◆ RAW DATA ◆
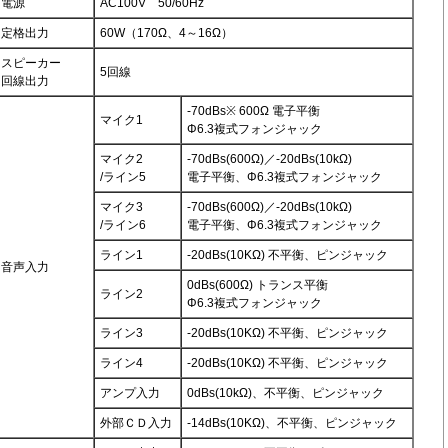
電源
AC100V 50/60Hz
定格出力
60W（170Ω、4～16Ω）
スピーカー
5回線
回線出力
-70dBs※ 600Ω 電子平衡
マイク1
Φ6.3複式フォンジャック
マイク2
-70dBs(600Ω)／-20dBs(10kΩ)
/ライン5
電子平衡、Φ6.3複式フォンジャック
マイク3
-70dBs(600Ω)／-20dBs(10kΩ)
/ライン6
電子平衡、Φ6.3複式フォンジャック
ライン1
-20dBs(10KΩ) 不平衡、ピンジャック
音声入力
0dBs(600Ω) トランス平衡
ライン2
Φ6.3複式フォンジャック
ライン3
-20dBs(10KΩ) 不平衡、ピンジャック
ライン4
-20dBs(10KΩ) 不平衡、ピンジャック
アンプ入力
0dBs(10kΩ)、不平衡、ピンジャック
外部ＣＤ入力
-14dBs(10KΩ)、不平衡、ピンジャック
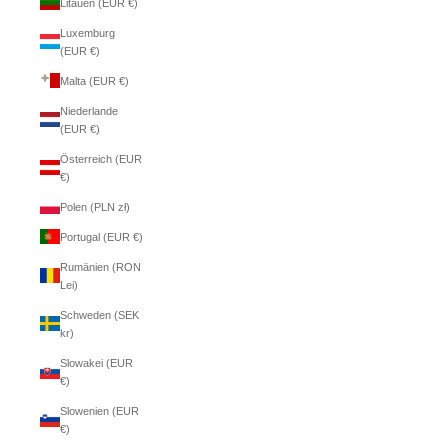
Litauen (EUR €)
Luxemburg
(EUR €)
Malta (EUR €)
Niederlande
(EUR €)
Österreich (EUR
€)
Polen (PLN zł)
Portugal (EUR €)
Rumänien (RON
Lei)
Schweden (SEK
kr)
Slowakei (EUR
€)
Slowenien (EUR
€)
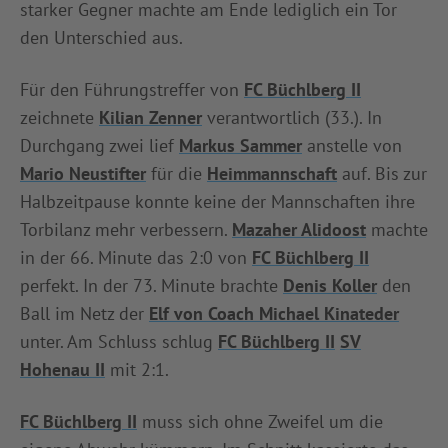
starker Gegner machte am Ende lediglich ein Tor
INFOTHEK
SPIELPLUS
den Unterschied aus.
Für den Führungstreffer von
FC Büchlberg II
zeichnete
Kilian Zenner
verantwortlich (33.). In
Durchgang zwei lief
Markus Sammer
anstelle von
Mario Neustifter
für die
Heimmannschaft
auf. Bis zur
Halbzeitpause konnte keine der Mannschaften ihre
Torbilanz mehr verbessern.
Mazaher Alidoost
machte
in der 66. Minute das 2:0 von
FC Büchlberg II
perfekt. In der 73. Minute brachte
Denis Koller
den
Ball im Netz der
Elf von Coach Michael Kinateder
unter. Am Schluss schlug
FC Büchlberg II
SV
Hohenau II
mit 2:1.
FC Büchlberg II
muss sich ohne Zweifel um die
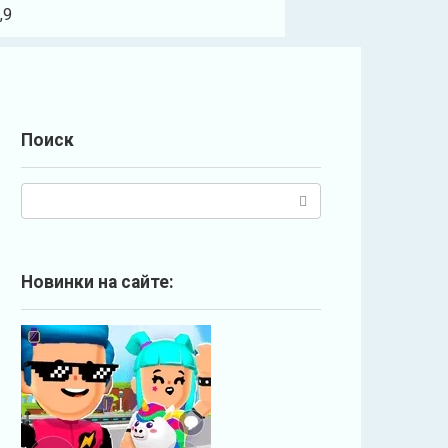
,9
Поиск
П
о
и
с
Новинки на сайте:
к
:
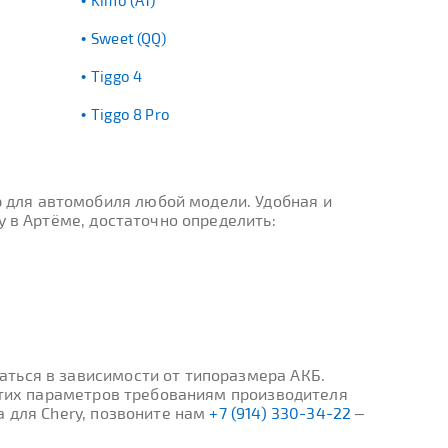
Kimo (A1)
Sweet (QQ)
Tiggo 4
Tiggo 8 Pro
 для автомобиля любой модели. Удобная и
y в Артёме, достаточно определить:
ться в зависимости от типоразмера АКБ.
 этих параметров требованиям производителя
 для Chery, позвоните нам
+7 (914) 330-34-22
–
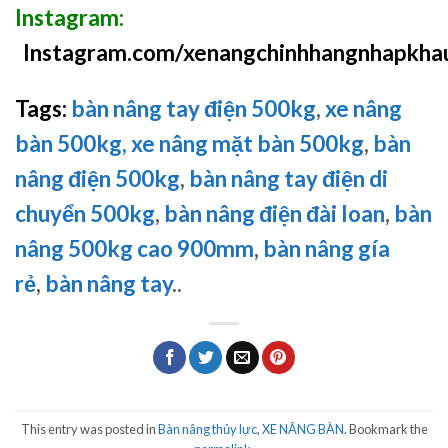
Instagram:
Instagram.com/xenangchinhhangnhapkha
Tags:
bàn nâng tay điện 500kg
,
xe nâng
bàn 500kg,
xe nâng mặt bàn 500kg
,
bàn
nâng điện 500kg
,
bàn nâng tay điện di
chuyển 500kg
,
bàn nâng điện đài loan
,
bàn
nâng 500kg cao 900mm
,
bàn nâng gía
rẻ
,
bàn nâng tay
..
This entry was posted in
Bàn nâng thủy lực
,
XE NÂNG BÀN
. Bookmark the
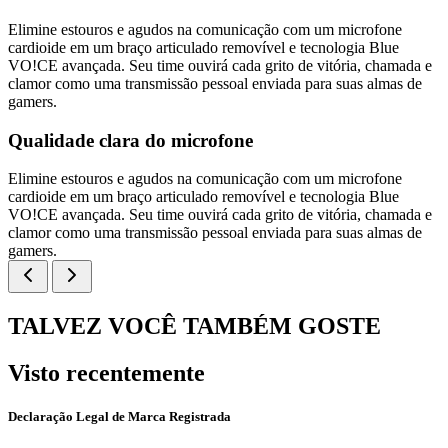
Elimine estouros e agudos na comunicação com um microfone
cardioide em um braço articulado removível e tecnologia Blue
VO!CE avançada. Seu time ouvirá cada grito de vitória, chamada e
clamor como uma transmissão pessoal enviada para suas almas de
gamers.
Qualidade clara do microfone
Elimine estouros e agudos na comunicação com um microfone
cardioide em um braço articulado removível e tecnologia Blue
VO!CE avançada. Seu time ouvirá cada grito de vitória, chamada e
clamor como uma transmissão pessoal enviada para suas almas de
gamers.
TALVEZ VOCÊ TAMBÉM GOSTE
Visto recentemente
Declaração Legal de Marca Registrada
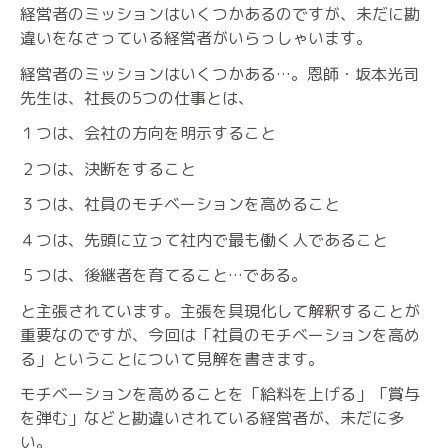
経営者のミッションはいくつかあるのですが、未だに勘
違いをなさっている経営者がいらっしゃいます。
経営者のミッションはいくつかある…。恩師・坂本光司
先生は、社長の5つの仕事とは、
１つは、会社の方向を明示すること
２つは、決断をすること
３つは、社員のモチベーションを高めること
４つは、先頭に立って社内で最も働く人であること
５つは、後継者を育てること…である。
と主張されています。主張を具現化して解釈することが
重要なのですが、今回は「社員のモチベーションを高め
る」ということについて見解を書きます。
モチベーションを高めることを「給料を上げる」「賞与
を弾む」などと勘違いされている経営者が、未だに多
い。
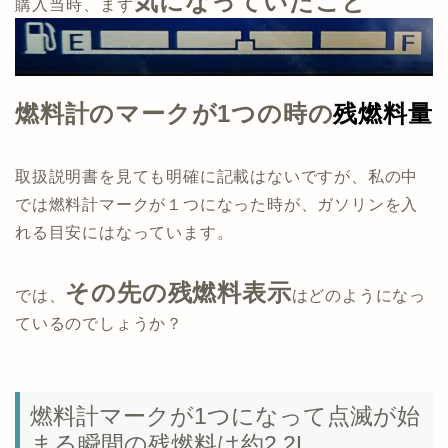
気になっていたこと
購入当時、まず
燃料計のマークが1
つの時の
残燃料量
取扱説明書を見ても明確に記載はないですが、私の中
では燃料計マークが１つになった時が、ガソリンを入
れる目安にはなっています。
その先の残燃料表示
では、
はどのようになっ
ているのでしょうか？
燃料計マークが1つになって点滅が始
まる瞬間の残燃料は約2.2L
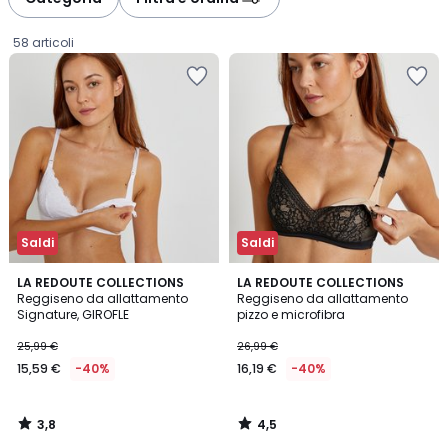
gauche
droite
58 articoli
Saldi
Saldi
3,8
4,5
LA REDOUTE COLLECTIONS
LA REDOUTE COLLECTIONS
/ 5
/ 5
Reggiseno da allattamento
Reggiseno da allattamento
Signature, GIROFLE
pizzo e microfibra
15,59
25,99 €
26,99 €
€
15,59 €
-40%
16,19 €
-40%
Invece
di
25,99
3,8
4,5
€
/
/
5
5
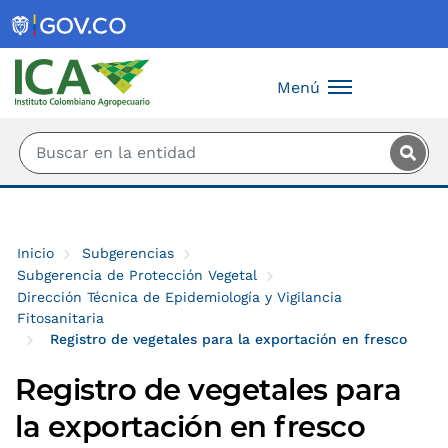
Saltar al contenido principal
Menú
Inicio
Subgerencias
Subgerencia de Protección Vegetal
Dirección Técnica de Epidemiología y Vigilancia
Fitosanitaria
Registro de vegetales para la exportación en fresco
Registro de vegetales para
la exportación en fresco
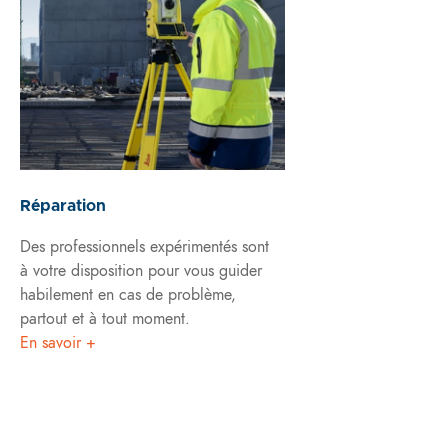
Réparation
Des professionnels expérimentés sont
à votre disposition pour vous guider
habilement en cas de problème,
partout et à tout moment.
En savoir +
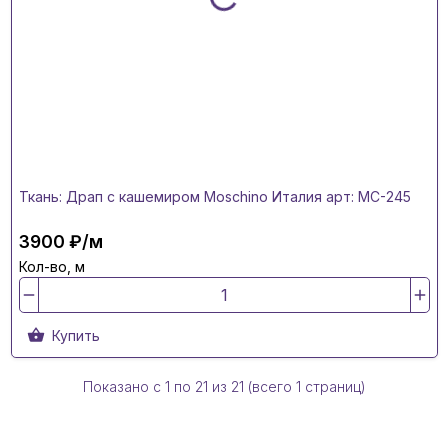
Ткань: Драп с кашемиром Moschino Италия арт: MC-245
3900 ₽/м
Кол-во, м
Купить
Показано с 1 по
21
из 21 (всего 1 страниц)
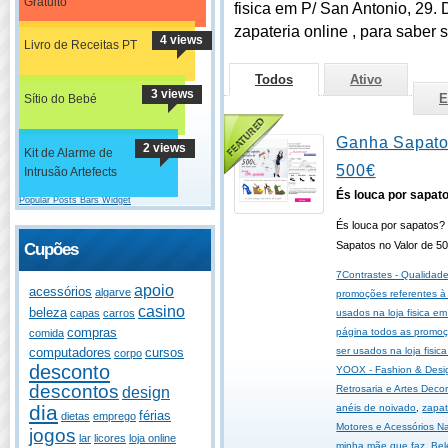
Gratuito
fisica em P/ San Antonio, 29. 
zapateria online , para saber s
4 views
Livro de Receitas PT
Todos
Ativo
3 views
E
Sítio do Bebé
Ganha Sapato
2 views
Kit de Alarme de
500€
Intrusão Artefects
És louca por sapat
Popular Posts Bars Widget
És louca por sapatos?
Sapatos no Valor de 5
Cupões
7Contrastes - Qualidad
apoio
acessórios
algarve
promoções referentes à 
casino
beleza
usados na loja fisica em
capas
carros
compras
página todos as promoçõ
comida
ser usados na loja fisic
computadores
cursos
corpo
desconto
YOOX - Fashion & Desi
descontos
Retrosaria e Artes Decor
design
dia
anéis de noivado
,
zapat
férias
dietas
emprego
Motores e Acessórios N
jogos
lar
licores
loja online
minha mãe que faz
,
Bel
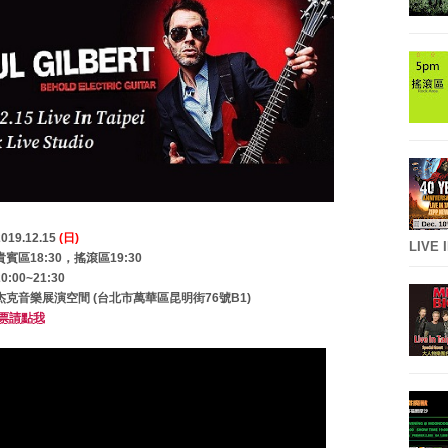
9.12.15
(日)
LIVE 
賓區18:30，搖滾區19:30
00~21:30
克音樂展演空間 (台北市萬華區昆明街76號B1)
票請點我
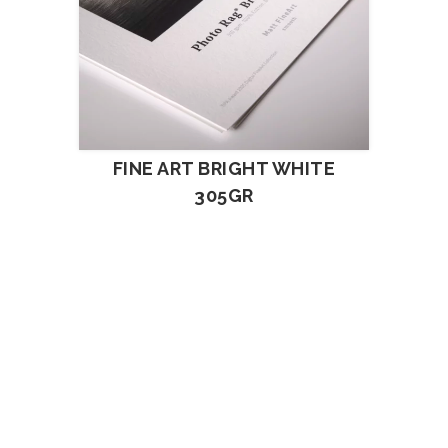
FINE ART BRIGHT WHITE
305GR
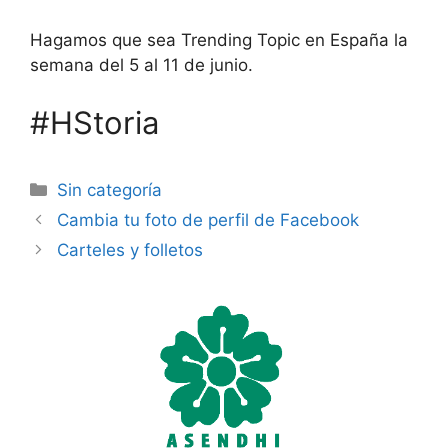
Hagamos que sea Trending Topic en España la
semana del 5 al 11 de junio.
#HStoria
Categorías
Sin categoría
Cambia tu foto de perfil de Facebook
Carteles y folletos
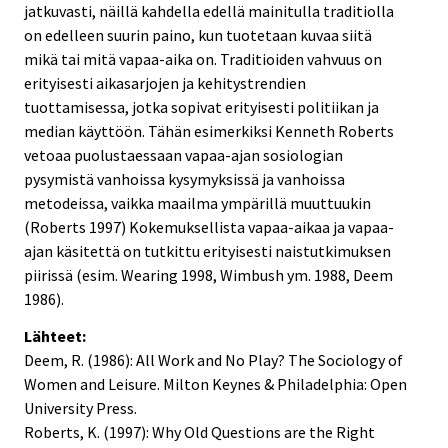
jatkuvasti, näillä kahdella edellä mainitulla traditiolla
on edelleen suurin paino, kun tuotetaan kuvaa siitä
mikä tai mitä vapaa-aika on. Traditioiden vahvuus on
erityisesti aikasarjojen ja kehitystrendien
tuottamisessa, jotka sopivat erityisesti politiikan ja
median käyttöön. Tähän esimerkiksi Kenneth Roberts
vetoaa puolustaessaan vapaa-ajan sosiologian
pysymistä vanhoissa kysymyksissä ja vanhoissa
metodeissa, vaikka maailma ympärillä muuttuukin
(Roberts 1997) Kokemuksellista vapaa-aikaa ja vapaa-
ajan käsitettä on tutkittu erityisesti naistutkimuksen
piirissä (esim. Wearing 1998, Wimbush ym. 1988, Deem
1986).
Lähteet:
Deem, R. (1986): All Work and No Play? The Sociology of
Women and Leisure. Milton Keynes & Philadelphia: Open
University Press.
Roberts, K. (1997): Why Old Questions are the Right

◆ TASK ◆
Excluding the pictures, transcribe all of the entries exactly.

◆ RESPONSE TO THIS TASK ◆
電源
AC100V 50/60Hz
定格出力
60W（170Ω、4～16Ω）
スピーカー
5回線
回線出力
-70dBs※ 600Ω 電子平衡
マイク1
Φ6.3複式フォンジャック
マイク2
-70dBs(600Ω)／-20dBs(10kΩ)
/ライン5
電子平衡、Φ6.3複式フォンジャック
マイク3
-70dBs(600Ω)／-20dBs(10kΩ)
/ライン6
電子平衡、Φ6.3複式フォンジャック
ライン1
-20dBs(10KΩ) 不平衡、ピンジャック
音声入力
0dBs(600Ω) トランス平衡
ライン2
Φ6.3複式フォンジャック
ライン3
-20dBs(10KΩ) 不平衡、ピンジャック
ライン4
-20dBs(10KΩ) 不平衡、ピンジャック
アンプ入力
0dBs(10kΩ)、不平衡、ピンジャック
外部ＣＤ入力
-14dBs(10KΩ)、不平衡、ピンジャック
Litauen (EUR €)
Luxemburg
(EUR €)
Malta (EUR €)
Niederlande
(EUR €)
Österreich (EUR
€)
Polen (PLN zł)
Portugal (EUR €)
Rumänien (RON
Lei)
Schweden (SEK
kr)
Slowakei (EUR
€)
Slowenien (EUR
€)
starker Gegner machte am Ende lediglich ein Tor
INFOTHEK
SPIELPLUS
den Unterschied aus.
Für den Führungstreffer von
FC Büchlberg II
zeichnete
Kilian Zenner
verantwortlich (33.). In
Durchgang zwei lief
Markus Sammer
anstelle von
Mario Neustifter
für die
Heimmannschaft
auf. Bis zur
Halbzeitpause konnte keine der Mannschaften ihre
Torbilanz mehr verbessern.
Mazaher Alidoost
machte
in der 66. Minute das 2:0 von
FC Büchlberg II
perfekt. In der 73. Minute brachte
Denis Koller
den
Ball im Netz der
Elf von Coach Michael Kinateder
unter. Am Schluss schlug
FC Büchlberg II
SV
Hohenau II
mit 2:1.
FC Büchlberg II
muss sich ohne Zweifel um die
,9
Поиск
П
о
и
с
Новинки на сайте:
к
:
Kimo (A1)
Sweet (QQ)
Tiggo 4
Tiggo 8 Pro
 для автомобиля любой модели. Удобная и
y в Артёме, достаточно определить:
ться в зависимости от типоразмера АКБ.
 этих параметров требованиям производителя
 для Chery, позвоните нам
+7 (914) 330-34-22
–
Instagram:
Instagram.com/xenangchinhhangnhapkha
Tags:
bàn nâng tay điện 500kg
,
xe nâng
bàn 500kg,
xe nâng mặt bàn 500kg
,
bàn
nâng điện 500kg
,
bàn nâng tay điện di
chuyển 500kg
,
bàn nâng điện đài loan
,
bàn
nâng 500kg cao 900mm
,
bàn nâng gía
rẻ
,
bàn nâng tay
..
This entry was posted in
Bàn nâng thủy lực
,
XE NÂNG BÀN
. Bookmark the
Elimine estouros e agudos na comunicação com um microfone
cardioide em um braço articulado removível e tecnologia Blue
VO!CE avançada. Seu time ouvirá cada grito de vitória, chamada e
clamor como uma transmissão pessoal enviada para suas almas de
gamers.
Qualidade clara do microfone
Elimine estouros e agudos na comunicação com um microfone
cardioide em um braço articulado removível e tecnologia Blue
VO!CE avançada. Seu time ouvirá cada grito de vitória, chamada e
clamor como uma transmissão pessoal enviada para suas almas de
gamers.
TALVEZ VOCÊ TAMBÉM GOSTE
Visto recentemente
Declaração Legal de Marca Registrada
経営者のミッションはいくつかあるのですが、未だに勘
違いをなさっている経営者がいらっしゃいます。
経営者のミッションはいくつかある…。恩師・坂本光司
先生は、社長の5つの仕事とは、
１つは、会社の方向を明示すること
２つは、決断をすること
３つは、社員のモチベーションを高めること
４つは、先頭に立って社内で最も働く人であること
５つは、後継者を育てること…である。
と主張されています。主張を具現化して解釈することが
重要なのですが、今回は「社員のモチベーションを高め
る」ということについて見解を書きます。
モチベーションを高めることを「給料を上げる」「賞与
を弾む」などと勘違いされている経営者が、未だに多
い。
気になっていたこと
購入当時、まず
燃料計のマークが1
つの時の
残燃料量
取扱説明書を見ても明確に記載はないですが、私の中
では燃料計マークが１つになった時が、ガソリンを入
れる目安にはなっています。
その先の残燃料表示
では、
はどのようになっ
ているのでしょうか？
燃料計マークが1つになって点滅が始
まる瞬間の残燃料は約2.2L
gauche
droite
58 articoli
Saldi
Saldi
3,8
4,5
LA REDOUTE COLLECTIONS
LA REDOUTE COLLECTIONS
/ 5
/ 5
Reggiseno da allattamento
Reggiseno da allattamento
Signature, GIROFLE
pizzo e microfibra
15,59
25,99 €
26,99 €
€
15,59 €
-40%
16,19 €
-40%
Invece
di
25,99
3,8
4,5
€
/
/
5
5
Saltar al contenido principal
Menú
Inicio
Subgerencias
Subgerencia de Protección Vegetal
Dirección Técnica de Epidemiología y Vigilancia
Fitosanitaria
Registro de vegetales para la exportación en fresco
Registro de vegetales para
la exportación en fresco
Réparation
Des professionnels expérimentés sont
à votre disposition pour vous guider
habilement en cas de problème,
partout et à tout moment.
En savoir +
Ткань: Драп с кашемиром Moschino Италия арт: MC-245
3900 ₽/м
Кол-во, м
Купить
Показано с 1 по
21
из 21 (всего 1 страниц)
Gratuito
fisica em P/ San Antonio, 29. 
zapateria online , para saber s
4 views
Livro de Receitas PT
Todos
Ativo
3 views
E
Sítio do Bebé
Ganha Sapato
2 views
Kit de Alarme de
500€
Intrusão Artefects
És louca por sapat
Popular Posts Bars Widget
És louca por sapatos?
Sapatos no Valor de 5
Cupões
7Contrastes - Qualidad
apoio
acessórios
algarve
promoções referentes à 
casino
beleza
usados na loja fisica em
capas
carros
compras
página todos as promoçõ
comida
ser usados na loja fisic
computadores
cursos
corpo
desconto
YOOX - Fashion & Desi
descontos
Retrosaria e Artes Decor
design
dia
anéis de noivado
,
zapat
férias
dietas
emprego
Motores e Acessórios N
jogos
lar
licores
loja online
minha mãe que faz
,
Bel
9.12.15
(日)
LIVE 
賓區18:30，搖滾區19:30
00~21:30
克音樂展演空間 (台北市萬華區昆明街76號B1)
票請點我
FINE ART BRIGHT WHITE
305GR
Hagamos que sea Trending Topic en España la
semana del 5 al 11 de junio.
#HStoria
Categorías
Sin categoría
Cambia tu foto de perfil de Facebook
Carteles y folletos
jatkuvasti, näillä kahdella edellä mainitulla traditiolla
on edelleen suurin paino, kun tuotetaan kuvaa siitä
mikä tai mitä vapaa-aika on. Traditioiden vahvuus on
erityisesti aikasarjojen ja kehitystrendien
tuottamisessa, jotka sopivat erityisesti politiikan ja
median käyttöön. Tähän esimerkiksi Kenneth Roberts
vetoaa puolustaessaan vapaa-ajan sosiologian
pysymistä vanhoissa kysymyksissä ja vanhoissa
metodeissa, vaikka maailma ympärillä muuttuukin
(Roberts 1997) Kokemuksellista vapaa-aikaa ja vapaa-
ajan käsitettä on tutkittu erityisesti naistutkimuksen
piirissä (esim. Wearing 1998, Wimbush ym. 1988, Deem
1986).
Lähteet:
Deem, R. (1986): All Work and No Play? The Sociology of
Women and Leisure. Milton Keynes & Philadelphia: Open
University Press.
Roberts, K. (1997): Why Old Questions are the Right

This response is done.